Generell bin ich aber ein emotionaler Mensch, der gerne tiefgründige Aspekte der Realität anspricht. Was mich die meiste Zeit wohl zu einer langweiligen Person macht, nehme ich an (lacht).
Anne: Das tut mir sehr leid, das wusste ich nicht. Mein Beileid.
Wenn ich richtig informiert bin, hast Du das Album zum 100. Geburtstag von Carlos Paredes veröffentlicht, einer wahren Ikone der portugiesischen Gitarre. Wie hat sein Vermächtnis Dein Songwriting und die Gesamtatmosphäre dieses Albums geprägt?
"Jorge Lopes ist ein großartiger Bandkollege"
Paula: Ich spreche nicht nur für mich, sondern auch für Jorge Lopes, der einer der besten Gitarristen ist, die ich kenne, und den ich glücklicherweise als "Bandkollegen" habe. Carlos Paredes war ein innovativer Künstler, der sich nicht von den herrschenden Regeln und musikalischen Dogmen einschränken ließ. Er stellte sein Genie und seine Werte in den Dienst seiner Kunst. Seine Stärke und Kreativität inspirieren uns nicht nur beim Musikmachen, sondern auch, wenn wir im künstlerischen Bereich Stellung beziehen müssen.
Für diejenigen, die unsere Arbeit hören, denke ich, dass sie das Engagement und die emotionale Intensität der Musik spüren können, die Carlos Paredes uns hinterlassen hat und die auch heute noch viele Seelen auf eine Reise mitnimmt.
Anne: Jemand hat "Entreparedes" als "weniger gefällig als Deine bisherigen Arbeiten, mit mehr Spannung und Drama" beschrieben und ich denke, das fasst es ziemlich gut in Worte. Möchtest Du mir erzählen, was Dich dazu inspiriert hat, Deinen Sound in diese progressivere und herausfordernde Richtung zu entwickeln?
Paula: Ich habe letztlich das in Musik umgesetzt, was ich im Alltag fühle. Angesichts dessen, was um uns herum passiert, ist es schwierig, leichte und einfache Musik zu schreiben, weil wir in schwierigen und komplexen Zeiten leben. Da ich keine gute Kommunikatorin bin, nutze ich Musik als Werkzeug, um auszudrücken, was ich fühle. Und im Moment habe ich das Bedürfnis, die Vergangenheit zu reflektieren, um bewusst in der Gegenwart zu leben und "Konflikte" in der Zukunft zu vermeiden.

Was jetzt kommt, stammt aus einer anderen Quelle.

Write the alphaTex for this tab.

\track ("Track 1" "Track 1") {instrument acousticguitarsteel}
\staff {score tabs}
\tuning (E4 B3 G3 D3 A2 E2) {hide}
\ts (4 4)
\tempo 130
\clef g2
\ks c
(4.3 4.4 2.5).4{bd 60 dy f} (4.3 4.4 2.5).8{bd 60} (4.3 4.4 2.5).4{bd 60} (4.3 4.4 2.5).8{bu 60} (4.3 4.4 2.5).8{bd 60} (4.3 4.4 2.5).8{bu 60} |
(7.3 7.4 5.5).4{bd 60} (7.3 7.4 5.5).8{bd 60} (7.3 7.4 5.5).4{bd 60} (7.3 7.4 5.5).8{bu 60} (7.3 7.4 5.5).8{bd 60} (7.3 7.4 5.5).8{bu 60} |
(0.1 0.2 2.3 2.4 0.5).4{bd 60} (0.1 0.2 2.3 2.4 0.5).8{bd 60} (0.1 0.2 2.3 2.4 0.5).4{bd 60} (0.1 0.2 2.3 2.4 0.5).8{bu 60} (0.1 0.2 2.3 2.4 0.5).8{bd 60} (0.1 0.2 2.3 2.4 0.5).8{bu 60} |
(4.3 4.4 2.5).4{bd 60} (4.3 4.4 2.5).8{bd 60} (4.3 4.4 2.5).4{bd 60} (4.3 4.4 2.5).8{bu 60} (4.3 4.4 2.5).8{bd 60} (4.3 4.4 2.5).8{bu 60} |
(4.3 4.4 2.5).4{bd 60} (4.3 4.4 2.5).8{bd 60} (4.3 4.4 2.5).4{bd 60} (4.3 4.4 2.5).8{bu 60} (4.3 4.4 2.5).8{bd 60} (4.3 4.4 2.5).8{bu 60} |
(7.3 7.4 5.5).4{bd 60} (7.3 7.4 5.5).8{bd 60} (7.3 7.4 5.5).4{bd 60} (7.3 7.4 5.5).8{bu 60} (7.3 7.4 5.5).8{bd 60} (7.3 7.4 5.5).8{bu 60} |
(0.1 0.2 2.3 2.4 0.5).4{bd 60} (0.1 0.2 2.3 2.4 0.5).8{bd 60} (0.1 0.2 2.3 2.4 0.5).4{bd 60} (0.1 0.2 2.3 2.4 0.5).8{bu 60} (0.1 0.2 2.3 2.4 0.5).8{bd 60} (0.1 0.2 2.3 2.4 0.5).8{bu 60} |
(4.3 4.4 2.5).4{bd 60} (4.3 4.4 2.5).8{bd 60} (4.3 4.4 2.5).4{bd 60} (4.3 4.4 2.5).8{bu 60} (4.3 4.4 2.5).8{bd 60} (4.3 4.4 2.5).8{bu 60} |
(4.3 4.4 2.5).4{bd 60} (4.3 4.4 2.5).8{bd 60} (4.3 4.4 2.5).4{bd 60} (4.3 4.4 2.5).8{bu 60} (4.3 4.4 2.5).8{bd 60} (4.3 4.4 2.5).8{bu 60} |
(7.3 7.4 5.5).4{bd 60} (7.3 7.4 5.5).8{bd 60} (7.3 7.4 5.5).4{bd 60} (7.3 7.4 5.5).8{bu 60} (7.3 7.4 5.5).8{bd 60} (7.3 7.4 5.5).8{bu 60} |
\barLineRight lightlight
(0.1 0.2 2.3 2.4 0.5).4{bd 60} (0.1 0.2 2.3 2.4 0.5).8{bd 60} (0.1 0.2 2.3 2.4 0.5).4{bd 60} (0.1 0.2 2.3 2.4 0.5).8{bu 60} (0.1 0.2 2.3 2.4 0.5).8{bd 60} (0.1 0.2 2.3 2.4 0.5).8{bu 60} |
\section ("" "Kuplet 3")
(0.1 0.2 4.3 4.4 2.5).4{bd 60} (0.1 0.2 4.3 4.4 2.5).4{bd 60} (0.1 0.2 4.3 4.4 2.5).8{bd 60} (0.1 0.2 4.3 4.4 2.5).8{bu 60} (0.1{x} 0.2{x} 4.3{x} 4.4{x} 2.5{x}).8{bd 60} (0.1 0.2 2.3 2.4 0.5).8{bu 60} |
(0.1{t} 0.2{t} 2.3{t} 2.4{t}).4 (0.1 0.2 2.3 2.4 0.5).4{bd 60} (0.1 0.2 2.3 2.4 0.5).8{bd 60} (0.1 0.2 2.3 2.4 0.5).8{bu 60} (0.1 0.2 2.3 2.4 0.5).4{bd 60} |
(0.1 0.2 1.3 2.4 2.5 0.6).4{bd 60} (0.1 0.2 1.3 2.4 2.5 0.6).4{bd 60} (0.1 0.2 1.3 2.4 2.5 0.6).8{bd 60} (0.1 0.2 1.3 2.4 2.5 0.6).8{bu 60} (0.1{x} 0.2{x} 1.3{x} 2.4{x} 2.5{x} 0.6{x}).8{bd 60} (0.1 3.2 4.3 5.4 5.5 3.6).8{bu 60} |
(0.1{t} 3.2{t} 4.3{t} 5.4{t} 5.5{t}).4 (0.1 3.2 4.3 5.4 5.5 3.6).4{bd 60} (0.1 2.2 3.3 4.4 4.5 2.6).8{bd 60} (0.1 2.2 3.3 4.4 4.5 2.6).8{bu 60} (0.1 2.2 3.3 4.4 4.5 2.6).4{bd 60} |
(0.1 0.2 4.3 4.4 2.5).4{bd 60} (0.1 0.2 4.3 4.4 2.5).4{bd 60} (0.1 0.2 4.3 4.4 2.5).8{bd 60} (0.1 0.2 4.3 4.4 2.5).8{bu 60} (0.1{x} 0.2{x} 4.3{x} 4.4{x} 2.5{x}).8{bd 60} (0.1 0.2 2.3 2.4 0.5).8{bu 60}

Anne: Deine Texte sind sehr poetisch und bildhaft. Möchtest Du mir Deinen Schreibprozess beschreiben – kommen bei Dir zuerst die Worte oder die Musik?
"Bücher waren schon immer mein größter Schatz"
Paula: Zuerst kommt die Musik und dann die Texte. Jorge macht die Arrangements und schickt mir das Instrumental. Danach, und nachdem ich die Musik mehrmals gehört habe, schreibe ich die Texte und entwickle die Gesangsmelodie. Ich habe eine sehr enge Beziehung zum Schreiben und zur portugiesischen Sprache. Mein Vater hat zwei Bücher veröffentlicht und vor seinem Tod eines hinterlassen. Ich bin umgeben von klassischer portugiesischer Literatur aufgewachsen, und ich denke, das hat mein Wachstum und meine Art zu schreiben stark beeinflusst. Auch heute noch sind die Bücher mein größter Schatz.
Anne: Das kann ich sehr gut nachvollziehen. Der Track "Pêndulo" sticht mit seinem hypnotischen Rhythmus und der lyrischen Bildsprache hervor. Was steckt hinter diesem Song, und was symbolisiert das Pendel für Dich persönlich?
Paula: Die Texte dieses Albums haben eine starke Verbindung zu dem Publikum, mit dem ich täglich arbeite: Ich arbeite in einem Heim für ältere Frauen, und jeden Tag höre ich ihre Geschichten und ihre Ängste vor dem Vergehen der Zeit. "Pêndulo" handelt vom Tanz der Zeit, von den Wendungen des Lebens und davon, wie wir uns fühlen, als würden wir im Nichts schwingen. Während wir von einer Seite zur anderen pendeln, fast automatisch, vergeht die Zeit … und was können wir tun? Weiter tanzen.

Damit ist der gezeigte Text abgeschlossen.